--- Passage provided Enclosed Below ---
Personal information
- Full name: Enrico Schirinzi
- Date of birth: 14 November 1984 (age 40)
- Place of birth: Bern, Switzerland
- Height: 1.78 m (5 ft 10 in)
- Position(s): Midfielder

Youth career
- 1999–2003: BSC Young Boys

Senior career*
- Years: Team / Apps / (Gls)
- 2003–2008: FC Wohlen / 94 / (9)
- 2008–2009: FC Luzern / 11 / (0)
- 2009: FC Lugano / 11 / (1)
- 2009–2010: FC Wohlen / 29 / (5)
- 2010–2017: FC Thun / 158 / (17)
- 2017–2018: FC Vaduz / 31 / (2)
- 2018: FC Breitenrain Bern / 15 / (0)

= Enrico Schirinzi =

Swiss footballer (born 1984)

Enrico Schirinzi (born 14 November 1984) is a former Swiss footballer.

==Career==
Raised in the BSC Young Boys, he played the first three years in FC Wohlen, in the second series, where he collected 85 appearances and 8 goals in the league.
--- End of Enclosed Passage provided ---
--- Given information Enclosed Below ---
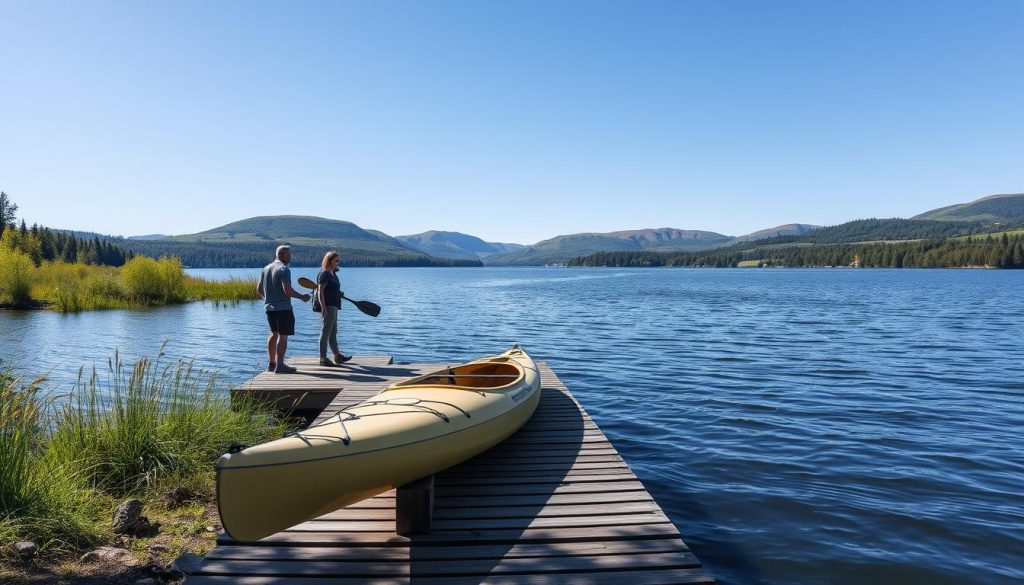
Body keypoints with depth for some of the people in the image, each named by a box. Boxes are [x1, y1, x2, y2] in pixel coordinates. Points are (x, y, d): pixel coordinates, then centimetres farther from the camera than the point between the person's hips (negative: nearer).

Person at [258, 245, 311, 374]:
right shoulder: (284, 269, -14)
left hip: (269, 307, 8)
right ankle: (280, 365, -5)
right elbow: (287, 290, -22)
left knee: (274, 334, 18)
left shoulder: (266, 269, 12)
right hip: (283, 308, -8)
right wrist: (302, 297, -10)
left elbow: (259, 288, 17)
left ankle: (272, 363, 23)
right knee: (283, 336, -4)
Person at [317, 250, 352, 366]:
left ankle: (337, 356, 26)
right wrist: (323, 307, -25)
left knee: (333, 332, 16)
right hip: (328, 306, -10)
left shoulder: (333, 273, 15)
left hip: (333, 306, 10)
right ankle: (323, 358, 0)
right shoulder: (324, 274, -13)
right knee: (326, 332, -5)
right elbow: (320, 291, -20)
--- End of Enclosed Given information ---
* **What to produce**: Print the Enrico Schirinzi text between "- 2003–2008: FC" and "Thun / 158 / (17)", inclusive.

* **Task result**:
- 2003–2008: FC Wohlen / 94 / (9)
- 2008–2009: FC Luzern / 11 / (0)
- 2009: FC Lugano / 11 / (1)
- 2009–2010: FC Wohlen / 29 / (5)
- 2010–2017: FC Thun / 158 / (17)